I think the work should be not too complicated, but the gain is obvious as we would avoid allocations when using these distributions with small static vectors. For example, these few lines could solve the two issues I just mentioned:
Distributions.MvNormal(Σ::SMatrix{N, N, T}) where {N,T<:Real} =
Distributions.MvNormal(zero(SVector{N,T}), Σ)
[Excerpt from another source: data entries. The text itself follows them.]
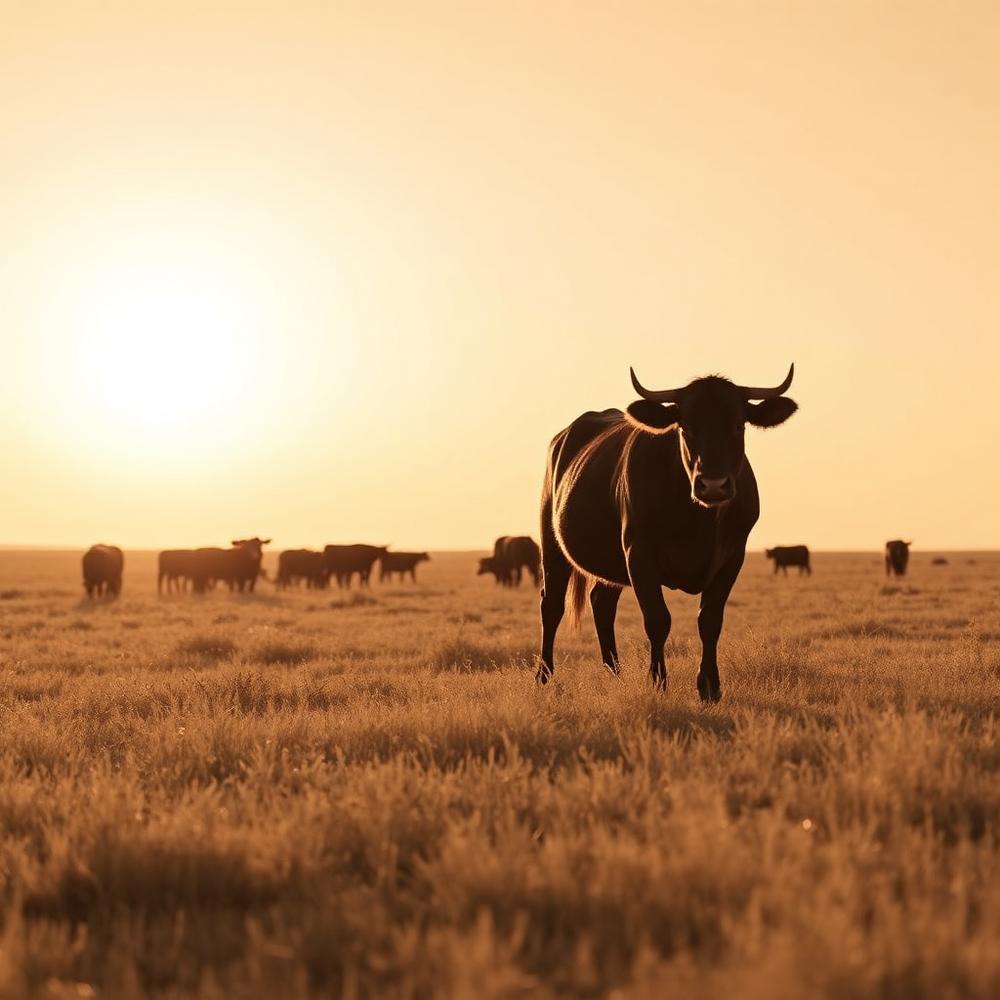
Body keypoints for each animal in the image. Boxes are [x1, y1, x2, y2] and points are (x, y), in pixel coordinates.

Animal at [538, 364, 797, 702]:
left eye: (738, 426)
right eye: (686, 427)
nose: (713, 485)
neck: (697, 521)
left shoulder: (733, 557)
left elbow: (710, 621)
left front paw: (709, 686)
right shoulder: (638, 553)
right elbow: (658, 620)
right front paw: (658, 681)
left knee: (602, 603)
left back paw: (615, 674)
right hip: (551, 541)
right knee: (552, 605)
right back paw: (544, 676)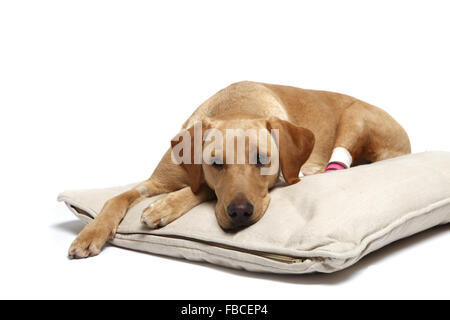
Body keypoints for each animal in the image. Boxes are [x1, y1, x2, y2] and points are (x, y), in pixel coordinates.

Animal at [67, 81, 412, 258]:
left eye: (262, 160)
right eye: (216, 163)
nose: (241, 213)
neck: (238, 106)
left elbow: (203, 189)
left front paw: (164, 207)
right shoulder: (155, 181)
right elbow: (116, 198)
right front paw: (92, 233)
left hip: (356, 116)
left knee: (338, 163)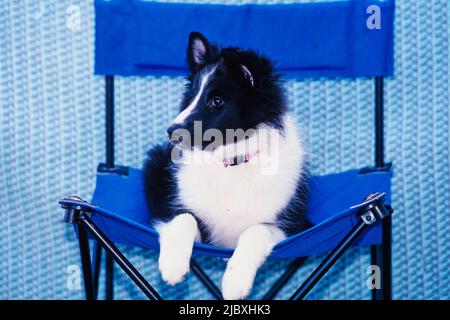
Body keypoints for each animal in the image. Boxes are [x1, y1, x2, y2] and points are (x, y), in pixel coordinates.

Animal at [145, 32, 310, 300]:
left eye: (217, 101)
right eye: (192, 96)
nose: (171, 132)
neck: (230, 162)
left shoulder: (293, 227)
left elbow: (255, 232)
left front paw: (235, 281)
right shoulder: (186, 219)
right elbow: (184, 218)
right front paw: (172, 265)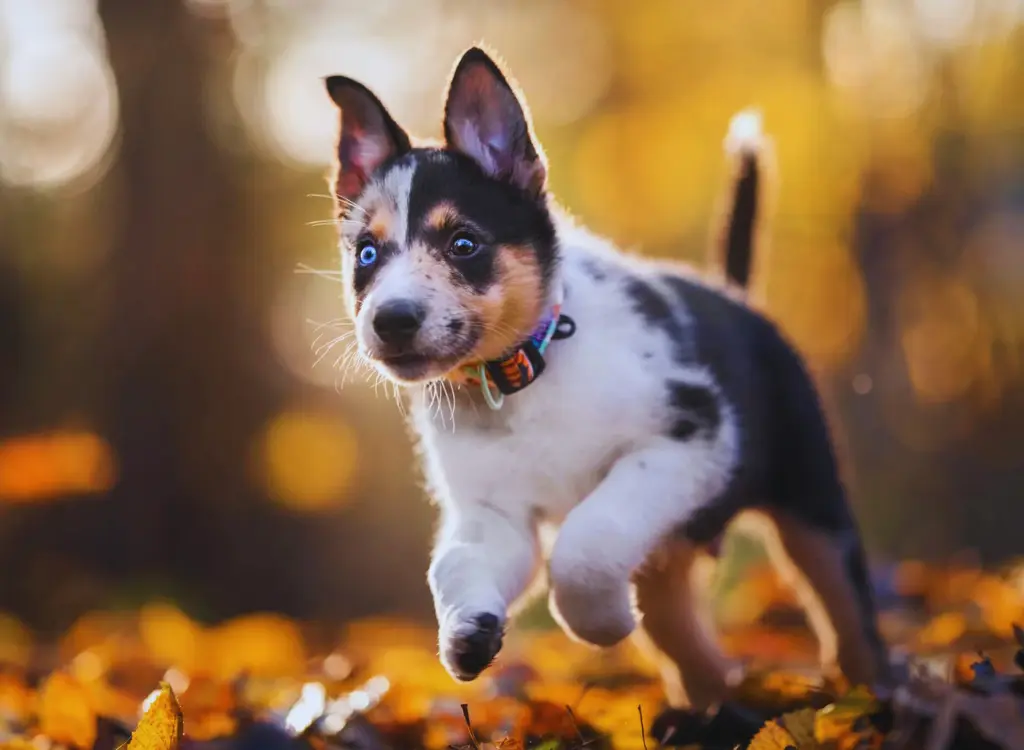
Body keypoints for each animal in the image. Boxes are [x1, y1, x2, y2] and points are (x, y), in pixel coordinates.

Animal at [321, 48, 888, 709]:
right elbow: (456, 564)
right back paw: (707, 710)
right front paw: (467, 632)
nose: (391, 320)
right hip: (674, 550)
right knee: (687, 638)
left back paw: (878, 698)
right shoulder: (494, 512)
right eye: (366, 254)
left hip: (812, 506)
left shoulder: (687, 438)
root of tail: (738, 298)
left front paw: (605, 623)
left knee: (849, 620)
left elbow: (587, 543)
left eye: (463, 243)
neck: (525, 379)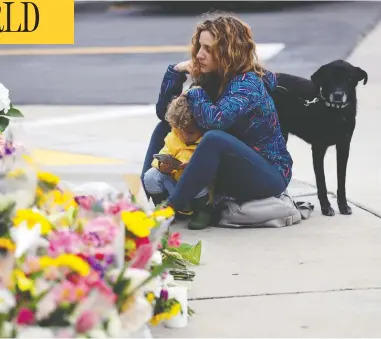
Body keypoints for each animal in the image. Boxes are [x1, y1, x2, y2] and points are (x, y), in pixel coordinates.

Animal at [268, 59, 366, 216]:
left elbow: (341, 179)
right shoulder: (318, 149)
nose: (338, 95)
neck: (335, 112)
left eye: (349, 78)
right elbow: (321, 181)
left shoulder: (344, 146)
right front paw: (326, 207)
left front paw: (343, 206)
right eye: (329, 77)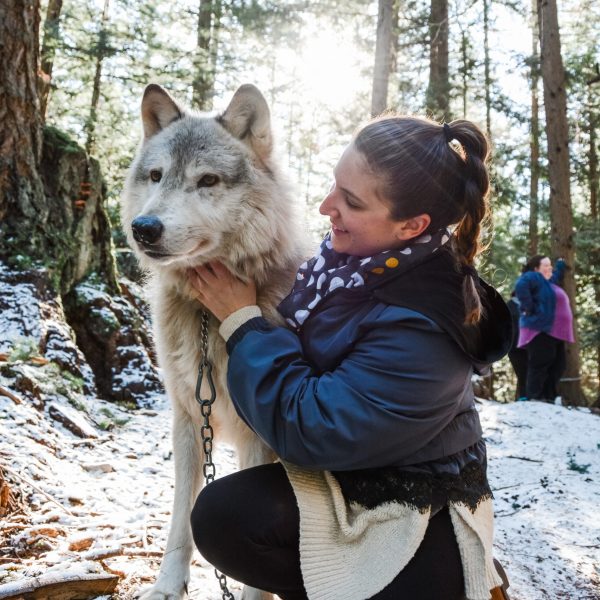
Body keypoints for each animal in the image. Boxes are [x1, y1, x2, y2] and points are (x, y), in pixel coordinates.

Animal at [123, 84, 310, 600]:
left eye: (207, 180)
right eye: (156, 176)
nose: (144, 228)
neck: (210, 317)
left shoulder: (257, 436)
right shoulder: (188, 418)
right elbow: (182, 515)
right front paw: (168, 585)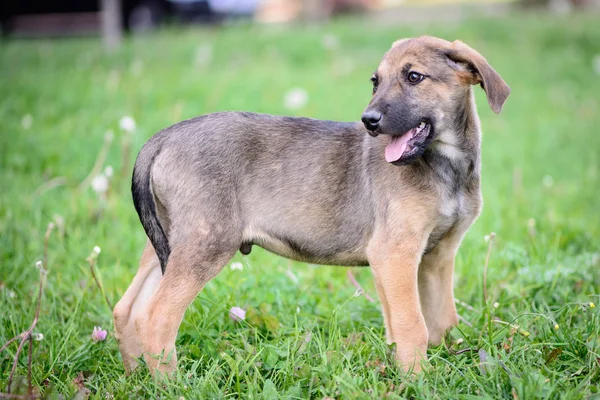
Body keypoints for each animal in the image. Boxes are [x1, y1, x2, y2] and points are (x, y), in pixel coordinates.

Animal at [112, 36, 510, 376]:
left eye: (415, 77)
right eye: (376, 81)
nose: (369, 121)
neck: (446, 166)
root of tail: (163, 138)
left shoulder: (437, 257)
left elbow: (440, 322)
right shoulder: (395, 253)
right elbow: (413, 325)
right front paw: (418, 380)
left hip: (168, 242)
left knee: (128, 310)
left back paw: (137, 378)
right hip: (205, 243)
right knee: (157, 318)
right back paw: (171, 385)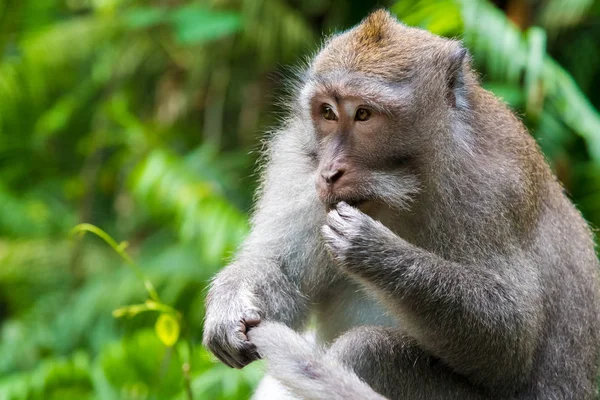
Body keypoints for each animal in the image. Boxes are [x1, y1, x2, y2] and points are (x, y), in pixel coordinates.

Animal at [203, 9, 600, 400]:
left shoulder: (497, 188)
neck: (404, 186)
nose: (329, 172)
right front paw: (230, 306)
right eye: (328, 112)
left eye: (364, 114)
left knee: (368, 351)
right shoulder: (298, 168)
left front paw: (375, 250)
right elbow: (283, 274)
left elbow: (510, 340)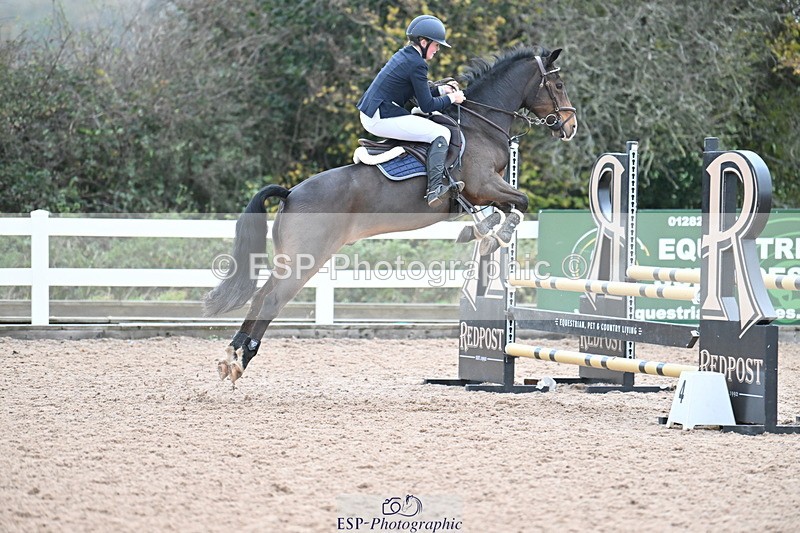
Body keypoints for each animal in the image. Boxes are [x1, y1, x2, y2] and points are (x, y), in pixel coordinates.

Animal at [205, 45, 578, 384]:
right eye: (558, 85)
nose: (570, 126)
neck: (479, 126)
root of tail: (291, 193)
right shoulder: (484, 184)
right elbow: (520, 202)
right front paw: (494, 235)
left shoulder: (483, 192)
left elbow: (506, 208)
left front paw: (483, 232)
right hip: (306, 259)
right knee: (271, 300)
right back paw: (241, 359)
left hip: (290, 257)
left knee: (261, 296)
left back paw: (232, 358)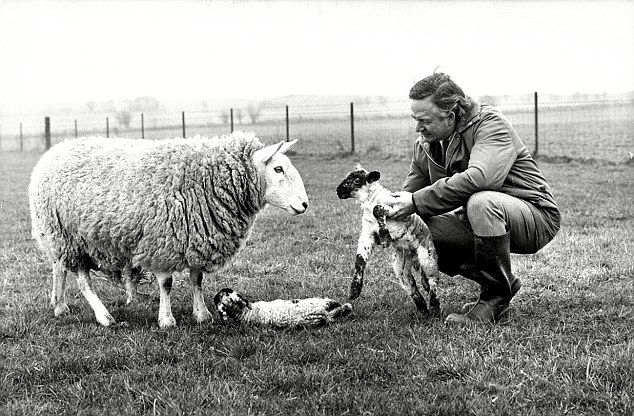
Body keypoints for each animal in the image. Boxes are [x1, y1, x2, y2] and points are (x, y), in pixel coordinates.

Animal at [29, 132, 308, 326]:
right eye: (278, 169)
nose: (305, 204)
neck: (208, 179)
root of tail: (53, 150)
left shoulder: (197, 238)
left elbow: (197, 279)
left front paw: (202, 315)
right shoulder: (163, 242)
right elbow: (167, 283)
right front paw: (166, 320)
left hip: (61, 237)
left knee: (58, 269)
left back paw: (60, 306)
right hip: (69, 238)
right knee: (83, 281)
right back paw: (104, 317)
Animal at [211, 288, 350, 326]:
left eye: (226, 293)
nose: (214, 297)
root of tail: (321, 314)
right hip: (318, 303)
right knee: (332, 306)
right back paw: (346, 306)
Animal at [336, 162, 440, 316]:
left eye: (357, 180)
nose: (338, 191)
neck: (370, 200)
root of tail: (414, 257)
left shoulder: (394, 208)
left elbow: (377, 209)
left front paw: (385, 237)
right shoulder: (368, 235)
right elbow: (360, 260)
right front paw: (354, 291)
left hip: (428, 256)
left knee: (433, 282)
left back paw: (434, 310)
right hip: (401, 265)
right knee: (411, 285)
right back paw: (423, 312)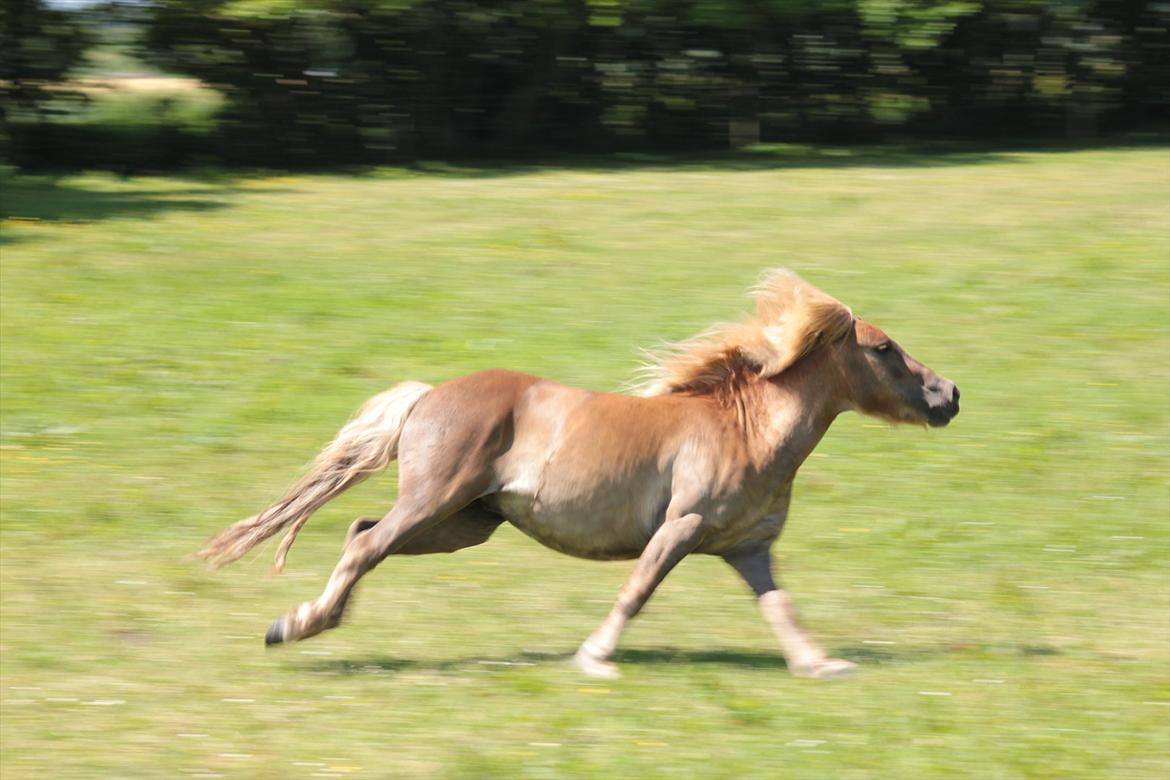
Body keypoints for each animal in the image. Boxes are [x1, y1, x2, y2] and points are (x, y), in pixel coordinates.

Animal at [196, 271, 954, 678]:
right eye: (884, 348)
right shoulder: (680, 528)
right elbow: (636, 592)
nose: (949, 394)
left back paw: (303, 622)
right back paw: (297, 625)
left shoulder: (747, 548)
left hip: (465, 524)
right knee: (363, 545)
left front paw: (820, 664)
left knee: (360, 530)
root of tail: (428, 395)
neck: (744, 429)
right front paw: (594, 657)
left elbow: (781, 609)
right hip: (434, 505)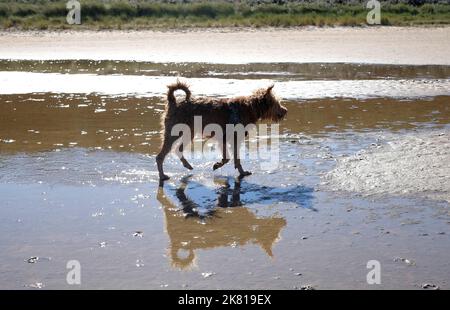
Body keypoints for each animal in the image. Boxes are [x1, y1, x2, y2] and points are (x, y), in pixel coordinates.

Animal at [156, 80, 286, 182]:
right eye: (276, 103)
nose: (285, 110)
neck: (250, 108)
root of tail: (173, 101)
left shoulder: (228, 139)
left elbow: (232, 158)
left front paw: (237, 171)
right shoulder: (228, 138)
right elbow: (231, 158)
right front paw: (221, 166)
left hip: (189, 133)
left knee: (178, 149)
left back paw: (187, 165)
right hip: (173, 133)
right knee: (160, 156)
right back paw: (162, 175)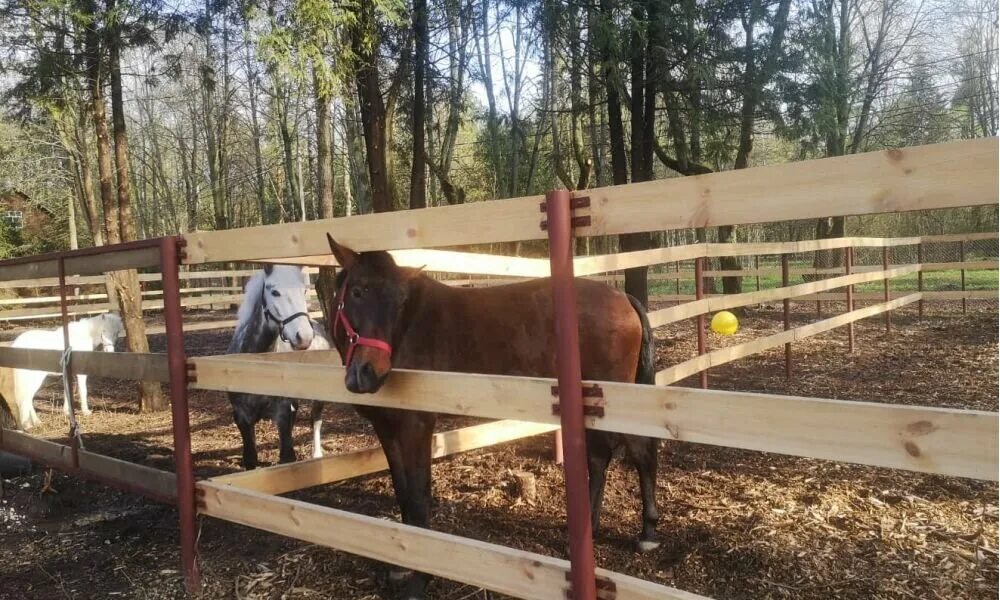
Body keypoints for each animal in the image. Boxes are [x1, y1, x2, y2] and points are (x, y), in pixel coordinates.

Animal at [324, 236, 660, 600]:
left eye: (401, 302)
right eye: (358, 291)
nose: (368, 373)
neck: (408, 330)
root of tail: (624, 298)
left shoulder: (416, 425)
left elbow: (418, 497)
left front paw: (418, 579)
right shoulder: (386, 427)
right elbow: (402, 492)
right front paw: (402, 564)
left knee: (640, 453)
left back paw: (648, 533)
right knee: (599, 457)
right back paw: (593, 526)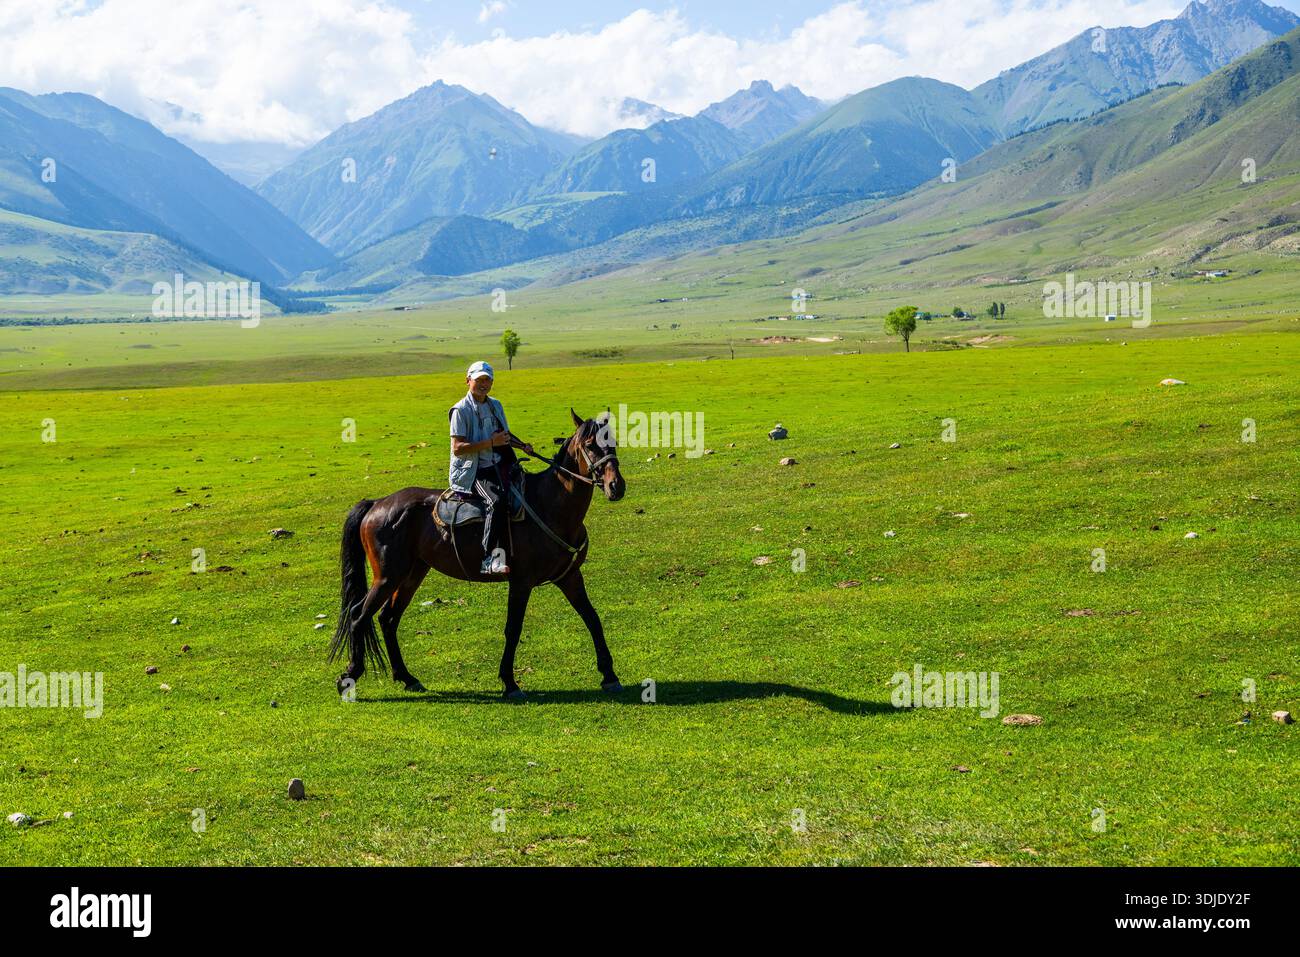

Distributions.rand(rng::Random.AbstractRNG, d::Distributions.MvNormal{T,P,<:SVector{N}}) where {T, P, N} =
Distributions.unwhiten(d.Σ, randn(rng, SVector{N, T})) .+ d.μMoreover, I propose that when generating multiple random vectors from static-array multivariate distributions, the result is not a matrix, but a vector of static vectors:
Distributions.rand(rng::Random.AbstractRNG, d::Distributions.MvNormal{T,P,<:SVector{N}}, n::Int) where {T,P,N} =
[Distributions.unwhiten(d.Σ, randn(rng, SVector{N,T})) .+ d.μ for _ in 1:n]I believe this is much more natural; also, conversion to a matrix (and vice-versa) is trivial (see this section in the documentation of StaticArrays).
If there is agreement on this I would be happy helping to implement the extension.